7. Take advantage of student discounts
Ah, student discounts. One of the major perks of being a college student. Chances are, restaurants, movie theaters, and even clothing stores around campus offer student discounts to incentivize college students to come in and shop.
Finding places near you that offer student discounts – and frequenting those locations – can save you a few bucks which, over time, adds up. Every little thing helps, right?
8. Get a part-time job
This is one of the best things you can do as a college student. Working a part-time job can give you extra spending money and help you build up your savings for those spring break trips and future rental costs.
If you’re worried about balancing part-time work with your studies, take a deep breath. Consider looking for a job on campus first where the manager might be more understanding of your class schedule.
9. Ask for help
If you’re struggling financially, remember you’re not alone. One study found that more than 70% of college students are stressed about finances. If you can safely go to family for help, don’t let your pride get in the way. They probably want you to succeed just as much as you do.
If that’s not an option, your university may offer financial wellness resources and student food banks to help you make it to your next paycheck. Take advantage of resources around you and ask for help when you need it.
10. Start the path to financial wellness
Your college education will improve your job prospects and open doors you otherwise wouldn’t have access to. But building a successful life isn’t just about landing a great job. You also need to be capable of managing your own financial wellness.
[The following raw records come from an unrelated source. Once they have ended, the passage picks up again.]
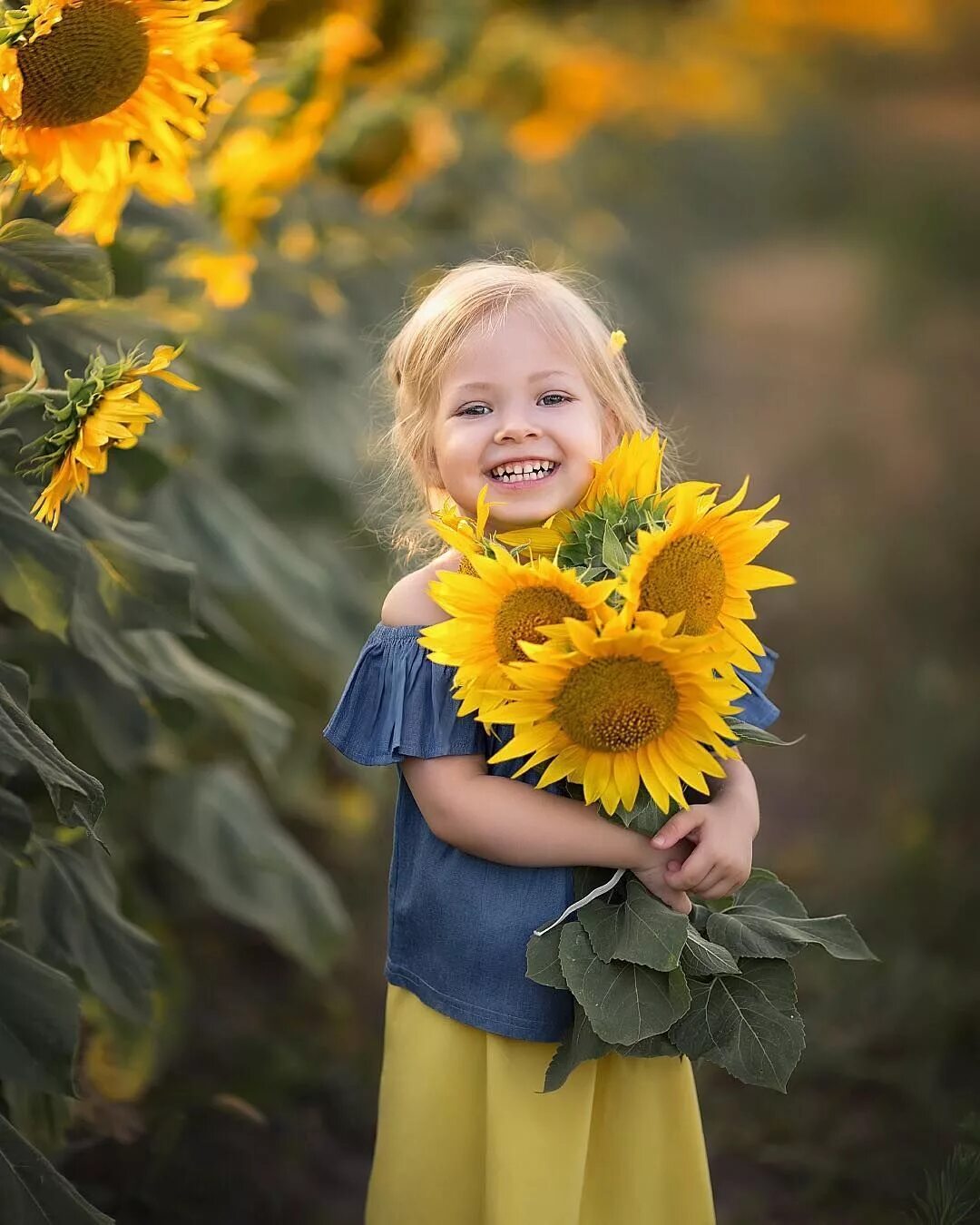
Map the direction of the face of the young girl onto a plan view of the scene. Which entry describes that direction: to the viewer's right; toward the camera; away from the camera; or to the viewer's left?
toward the camera
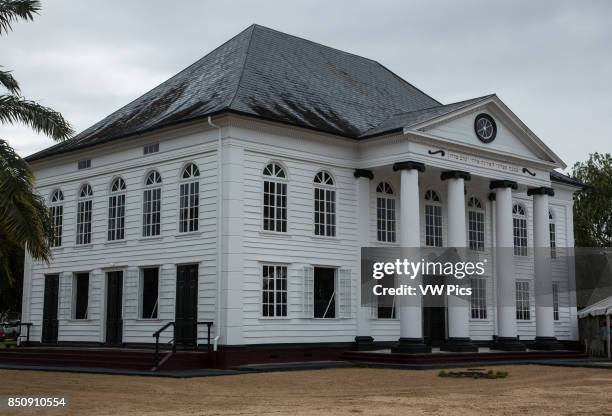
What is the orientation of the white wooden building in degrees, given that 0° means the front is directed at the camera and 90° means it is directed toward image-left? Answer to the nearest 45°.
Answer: approximately 315°

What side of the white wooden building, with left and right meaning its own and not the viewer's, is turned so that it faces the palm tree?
right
One way to start building financial health in college is to build your credit history. Good credit opens up opportunities down the road such as getting approved for a mortgage or car loan, or even getting a job offer in some cases. Plus, having good credit comes with other perks, like discounts on your auto insurance and credit cards that offer super great cash back or travel rewards.
The good news is, you don’t have to have a credit card to start building credit history. You may want to try a solution like Loqbox, which is a free tool that helps you build credit history while saving money. You can learn more about how Loqbox works here.
For now, have fun preparing for college. We hope you make use of these financially savvy tips to start building a healthy and fulfilling life now so you can ultimately enjoy these next few years with more fun and less stress!